You can also do a quick search for “HIPAA compliant email” and find a vast amount of lesser-known companies and products that claim to be HIPAA compliant. Always be sure to read the fine print on any product that you consider. Many of them only give you simple, old-fashioned email, while Google and Microsoft give you full-featured productivity suites that include email, calendars, and more.
Be careful, though -- a lot of companies that advertise “HIPAA compliant email” have clauses buried in their contracts that put HIPAA obligations on you that you might not notice. And remember: HIPAA is way more than just “secure email.” True HIPAA compliance comes from the all-around protection of sensitive data.
Pro Tip: Just say NO to any company that won't sign a business associate agreement.
So is Outlook HIPAA compliant? If you're using a paid version of Microsoft365 and you've set up your account correctly then yes! Experts at Adeliarisk can help you make Outlook HIPAA Compliant without sacrificing security or compromising compliance.
Whoever wrote this article clearly has no idea about what they're talking about.
"Email that is in a browser is HIPAA Compliant". No it is not, just like all the email that is stored in the temp folder directly is not compliant. A browser doesn't make anything secure. And NO Microsoft does not automatically provide a BAA with (every company) that uses their service. A BAA has to be signed by both parties and spell out the agreements between them to secure the data at rest, in transit and in use.
This article is worthless and not even fit as toilet paper.
Hi - thanks for the feedback. We'd like to disagree with both of the points you raise.

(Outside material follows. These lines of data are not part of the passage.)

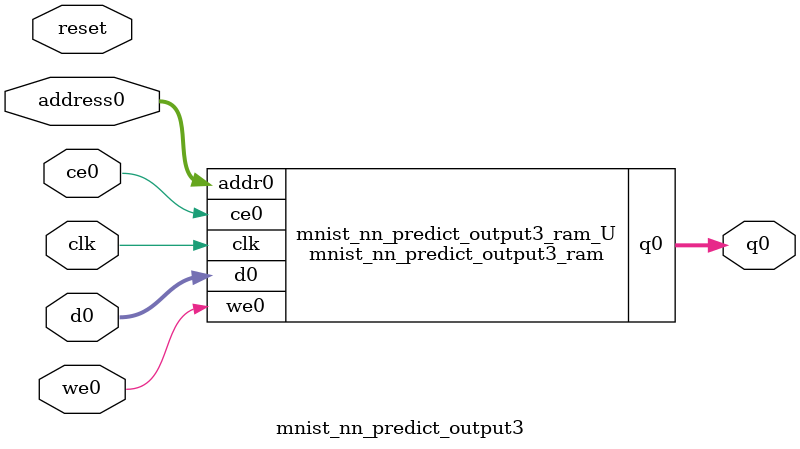
<source format=v>
`timescale 1 ns / 1 ps
module mnist_nn_predict_output3_ram (addr0, ce0, d0, we0, q0,  clk);

parameter DWIDTH = 32;
parameter AWIDTH = 4;
parameter MEM_SIZE = 10;

input[AWIDTH-1:0] addr0;
input ce0;
input[DWIDTH-1:0] d0;
input we0;
output reg[DWIDTH-1:0] q0;
input clk;

(* ram_style = "distributed" *)reg [DWIDTH-1:0] ram[0:MEM_SIZE-1];




always @(posedge clk)  
begin 
    if (ce0) 
    begin
        if (we0) 
        begin 
            ram[addr0] <= d0; 
        end 
        q0 <= ram[addr0];
    end
end


endmodule

`timescale 1 ns / 1 ps
module mnist_nn_predict_output3(
    reset,
    clk,
    address0,
    ce0,
    we0,
    d0,
    q0);

parameter DataWidth = 32'd32;
parameter AddressRange = 32'd10;
parameter AddressWidth = 32'd4;
input reset;
input clk;
input[AddressWidth - 1:0] address0;
input ce0;
input we0;
input[DataWidth - 1:0] d0;
output[DataWidth - 1:0] q0;



mnist_nn_predict_output3_ram mnist_nn_predict_output3_ram_U(
    .clk( clk ),
    .addr0( address0 ),
    .ce0( ce0 ),
    .we0( we0 ),
    .d0( d0 ),
    .q0( q0 ));

endmodule


</source>
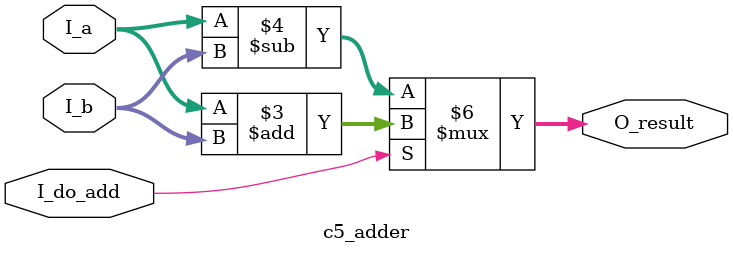
<source format=v>

module c5_adder#(parameter 
	WIDTH = 32 
	) (
	output reg [WIDTH:0] O_result,
	input [WIDTH-1:0] I_a,
	input [WIDTH-1:0] I_b,
	input I_do_add
);


/*
reg carry_in;
reg [WIDTH-1:0] bb;
integer i;
*/
always @(*) begin
/*	if (I_do_add == 1) begin
		bb = I_b;
		carry_in = 0;
	end else begin
		bb = ~I_b;
		carry_in = 1;
	end
	for (i = 0; i < WIDTH; i = i + 1) begin
		O_result[i] = I_a[i] ^ bb[i] ^ carry_in;
		carry_in = (carry_in & (I_a[i] | bb[i])) |
			(I_a[i] & bb[i]);
	end
	
	O_result[WIDTH] = carry_in ~^ I_do_add;
	*/
    if (I_do_add == 1) begin
        O_result <= I_a + I_b;
    end else begin
        O_result <= I_a - I_b;
    end
end

endmodule


</source>
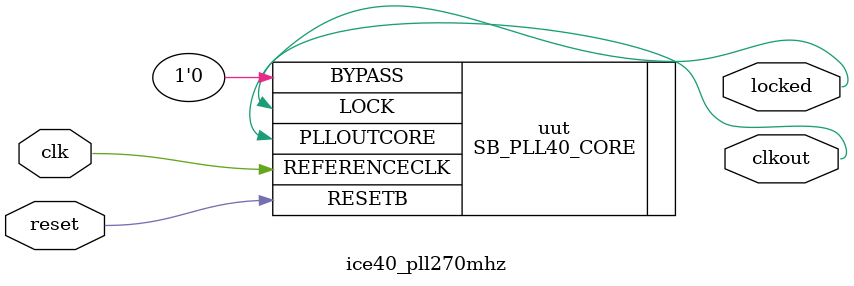
<source format=v>
`define ICE40_PLL_TEMPLATE(name, divr, divf, divq, frange) \
  module name( input wire clk                              \
             , input wire reset                            \
             , output wire clkout                          \
             , output wire locked                          \
             );                                            \
    SB_PLL40_CORE #(                                       \
                    .FEEDBACK_PATH("SIMPLE"),              \
                    .PLLOUT_SELECT("GENCLK"),              \
                    .DIVR(divr),                           \
                    .DIVF(divf),                           \
                    .DIVQ(divq),                           \
                    .FILTER_RANGE(frange)                  \
                    ) uut (                                \
                           .LOCK(locked),                  \
                           .RESETB(reset),                 \
                           .BYPASS(1'b0),                  \
                           .REFERENCECLK(clk),             \
                           .PLLOUTCORE(clkout)             \
                           );                              \
      endmodule

// you can generate a number of macro instantiations for different clock
// frequencies, via icepll in icestorm, with this godawful one-liner:

// export FREQS="16 50 60 100 120 200 270"
// for x in $FREQS; do echo -n \`ICE40_PLL_TEMPLATE\(; echo -n ice40_pll$x; echo -n "mhz, "; icepll -o $x | egrep '(DIV[RFQ]|FILTER_RANGE)' | awk '{print $3}' | cut -c 2- | rev | cut -c 2- | rev | tr '\n' ',' | rev | cut -c 2- | rev | tr '\n' ')'; echo; done

`ICE40_PLL_TEMPLATE(ice40_pll16mhz, 4'b0000,7'b1010100,3'b110,3'b001)
`ICE40_PLL_TEMPLATE(ice40_pll50mhz, 4'b0000,7'b1000010,3'b100,3'b001)
`ICE40_PLL_TEMPLATE(ice40_pll60mhz, 4'b0000,7'b1001111,3'b100,3'b001)
`ICE40_PLL_TEMPLATE(ice40_pll100mhz, 4'b0000,7'b1000010,3'b011,3'b001)
`ICE40_PLL_TEMPLATE(ice40_pll120mhz, 4'b0000,7'b1001111,3'b011,3'b001)
`ICE40_PLL_TEMPLATE(ice40_pll200mhz, 4'b0000,7'b1000010,3'b010,3'b001)
`ICE40_PLL_TEMPLATE(ice40_pll270mhz, 4'b0000,7'b0101100,3'b001,3'b001)

</source>
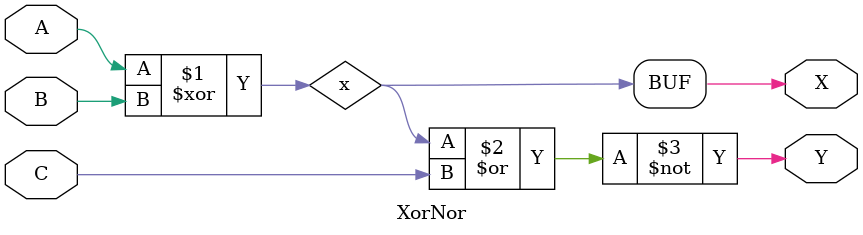
<source format=v>
module XorNor (output X, Y, input A, B, C);
  wire x; // Must use wire, because can't read an output port.
  //
  assign #1 X = x;
  //
  assign #10 x = A ^ B;
  assign #10 Y = ~(x | C);
endmodule // XorNor

</source>
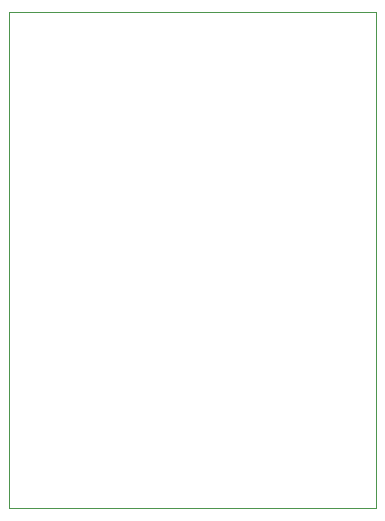
<source format=gbr>
%TF.GenerationSoftware,KiCad,Pcbnew,(5.1.9)-1*%
%TF.CreationDate,2022-10-17T20:04:13-04:00*%
%TF.ProjectId,slime,736c696d-652e-46b6-9963-61645f706362,rev?*%
%TF.SameCoordinates,Original*%
%TF.FileFunction,Profile,NP*%
%FSLAX46Y46*%
G04 Gerber Fmt 4.6, Leading zero omitted, Abs format (unit mm)*
G04 Created by KiCad (PCBNEW (5.1.9)-1) date 2022-10-17 20:04:13*
%MOMM*%
%LPD*%
G01*
G04 APERTURE LIST*
%TA.AperFunction,Profile*%
%ADD10C,0.050000*%
%TD*%
G04 APERTURE END LIST*
D10*
X140000000Y-67500000D02*
X140000000Y-96000000D01*
X109000000Y-67500000D02*
X140000000Y-67500000D01*
X109000000Y-109500000D02*
X109000000Y-67500000D01*
X140000000Y-109500000D02*
X109000000Y-109500000D01*
X140000000Y-96000000D02*
X140000000Y-109500000D01*
M02*

</source>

Connections between a local computer and a properly configured Microsoft365 tenant are going to be encrypted over HTTPS. While you're right that "a browser doesn't make anything secure," it's the connection through the browser that, in this case, is secure. We believe that this is suitable for HIPAA compliance, as it addresses the encryption of data in transit. And it's our understanding that these emails aren't "stored in the temp folder" on a local computer, but we certainly advise clients to make sure any device they're using to access Microsoft365 is also properly secured. This is outside of the scope of this article, so we deliberately didn't go into that detail.

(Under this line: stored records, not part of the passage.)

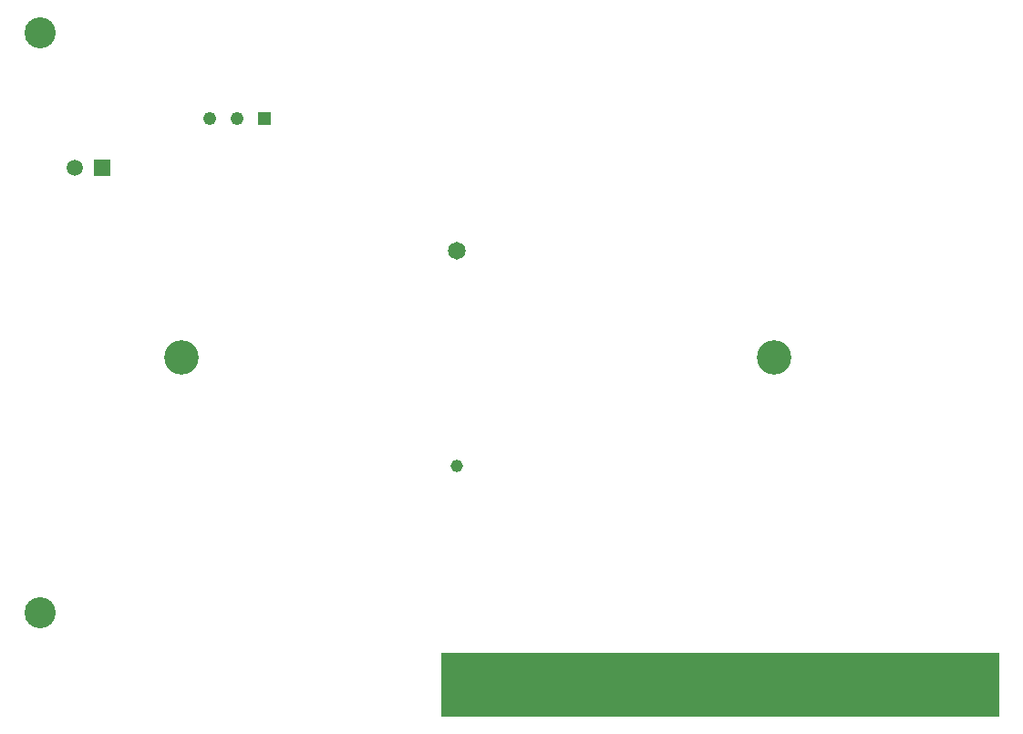
<source format=gts>
G04*
G04 #@! TF.GenerationSoftware,Altium Limited,Altium Designer,20.0.13 (296)*
G04*
G04 Layer_Color=8388736*
%FSLAX44Y44*%
%MOMM*%
G71*
G01*
G75*
%ADD12R,51.8000X5.9750*%
%ADD13R,0.7000X4.2000*%
%ADD14R,0.7000X3.2000*%
%ADD15C,1.6500*%
%ADD16C,1.1500*%
%ADD17C,1.2180*%
%ADD18R,1.2180X1.2180*%
%ADD19R,1.5000X1.5000*%
%ADD20C,1.5000*%
%ADD21C,2.8800*%
%ADD22C,3.2000*%
D12*
X706500Y27375D02*
D03*
D13*
X736500Y35000D02*
D03*
X716500D02*
D03*
X686500D02*
D03*
X756500D02*
D03*
X706500D02*
D03*
X726500D02*
D03*
X746500D02*
D03*
X766500D02*
D03*
X696500D02*
D03*
X656500D02*
D03*
X666500D02*
D03*
X676500D02*
D03*
X786500D02*
D03*
X456500D02*
D03*
X466500D02*
D03*
X536500D02*
D03*
X506500D02*
D03*
X476500D02*
D03*
X526500D02*
D03*
X486500D02*
D03*
X496500D02*
D03*
X516500D02*
D03*
X546500D02*
D03*
X556500D02*
D03*
X596500D02*
D03*
X646500D02*
D03*
X606500D02*
D03*
X626500D02*
D03*
X616500D02*
D03*
X586500D02*
D03*
X826500D02*
D03*
X896500D02*
D03*
X916500D02*
D03*
X836500D02*
D03*
X816500D02*
D03*
X796500D02*
D03*
X866500D02*
D03*
X806500D02*
D03*
X876500D02*
D03*
X886500D02*
D03*
X926500D02*
D03*
X956500D02*
D03*
X936500D02*
D03*
X906500D02*
D03*
X846500D02*
D03*
X856500D02*
D03*
D14*
X776500Y40000D02*
D03*
X636500D02*
D03*
X946500D02*
D03*
D15*
X462250Y430000D02*
D03*
D16*
Y230000D02*
D03*
D17*
X232300Y553170D02*
D03*
X257700D02*
D03*
D18*
X283100D02*
D03*
D19*
X133070Y507450D02*
D03*
D20*
X107670D02*
D03*
D21*
X75000Y93500D02*
D03*
Y632500D02*
D03*
D22*
X206520Y330520D02*
D03*
X756520D02*
D03*
M02*

</source>
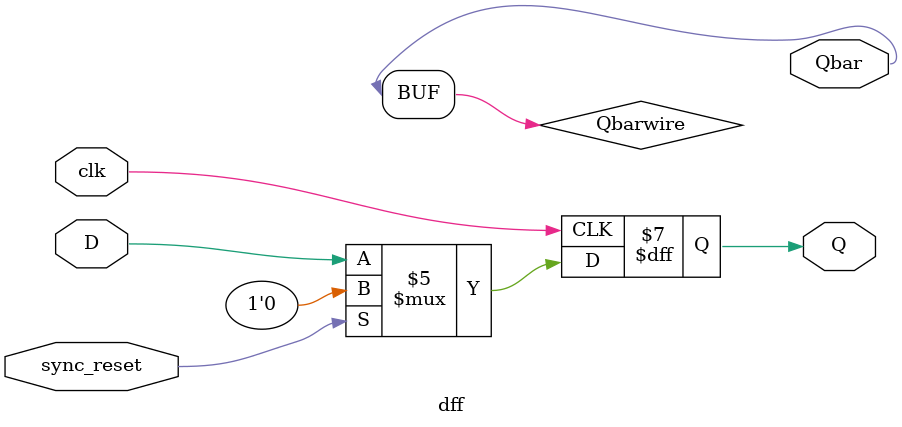
<source format=v>
module dff(
    input D,
    input clk,
    input sync_reset,
    output reg Q,
    output reg Qbar
);

wire Qbarwire;

not not1(Qbarwire, Qbar);

always @(posedge clk) 
    begin
    if (sync_reset) 
        Q <= 1'b0;
     else
        Q <= D;
    end

always @(*)
    Qbar = Qbarwire;

endmodule
</source>
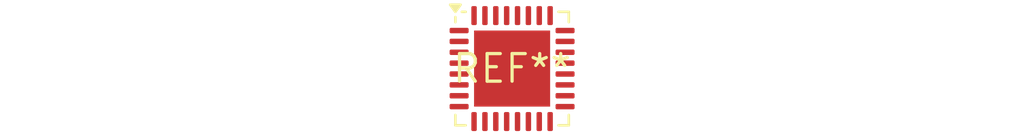
<source format=kicad_pcb>
(kicad_pcb (version 20240108) (generator pcbnew)

  (general
    (thickness 1.6)
  )

  (paper "A4")
  (layers
    (0 "F.Cu" signal)
    (31 "B.Cu" signal)
    (32 "B.Adhes" user "B.Adhesive")
    (33 "F.Adhes" user "F.Adhesive")
    (34 "B.Paste" user)
    (35 "F.Paste" user)
    (36 "B.SilkS" user "B.Silkscreen")
    (37 "F.SilkS" user "F.Silkscreen")
    (38 "B.Mask" user)
    (39 "F.Mask" user)
    (40 "Dwgs.User" user "User.Drawings")
    (41 "Cmts.User" user "User.Comments")
    (42 "Eco1.User" user "User.Eco1")
    (43 "Eco2.User" user "User.Eco2")
    (44 "Edge.Cuts" user)
    (45 "Margin" user)
    (46 "B.CrtYd" user "B.Courtyard")
    (47 "F.CrtYd" user "F.Courtyard")
    (48 "B.Fab" user)
    (49 "F.Fab" user)
    (50 "User.1" user)
    (51 "User.2" user)
    (52 "User.3" user)
    (53 "User.4" user)
    (54 "User.5" user)
    (55 "User.6" user)
    (56 "User.7" user)
    (57 "User.8" user)
    (58 "User.9" user)
  )

  (setup
    (pad_to_mask_clearance 0)
    (pcbplotparams
      (layerselection 0x00010fc_ffffffff)
      (plot_on_all_layers_selection 0x0000000_00000000)
      (disableapertmacros false)
      (usegerberextensions false)
      (usegerberattributes false)
      (usegerberadvancedattributes false)
      (creategerberjobfile false)
      (dashed_line_dash_ratio 12.000000)
      (dashed_line_gap_ratio 3.000000)
      (svgprecision 4)
      (plotframeref false)
      (viasonmask false)
      (mode 1)
      (useauxorigin false)
      (hpglpennumber 1)
      (hpglpenspeed 20)
      (hpglpendiameter 15.000000)
      (dxfpolygonmode false)
      (dxfimperialunits false)
      (dxfusepcbnewfont false)
      (psnegative false)
      (psa4output false)
      (plotreference false)
      (plotvalue false)
      (plotinvisibletext false)
      (sketchpadsonfab false)
      (subtractmaskfromsilk false)
      (outputformat 1)
      (mirror false)
      (drillshape 1)
      (scaleselection 1)
      (outputdirectory "")
    )
  )

  (net 0 "")

  (footprint "UFQFPN-32-1EP_5x5mm_P0.5mm_EP3.5x3.5mm" (layer "F.Cu") (at 0 0))

)

</source>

Regarding the HIPAA BAA, we're afraid you're misinformed. Microsoft's official page on HIPAA compliance (https://docs.microsoft.com/en-us/microsoft-365/compliance/offering-hipaa-hitech?view=o365-worldwide) links to a template HIPAA BAA that specifically says "If Customer is a Covered Entity or a Business Associate and includes Protected Health Information in Customer Data or FastTrack Data, execution of a license agreement that includes the Online Services Terms (“Agreement”) will incorporate the terms of this HIPAA Business Associate Agreement (“BAA”) into that Agreement." For Microsoft365 customers, simply accepting the standard EULA is enough to legally enter in to the BAA, which anyone can download from the link provided above. So, in fact, Microsoft does provide a HIPAA BAA that is an extension of the license agreement.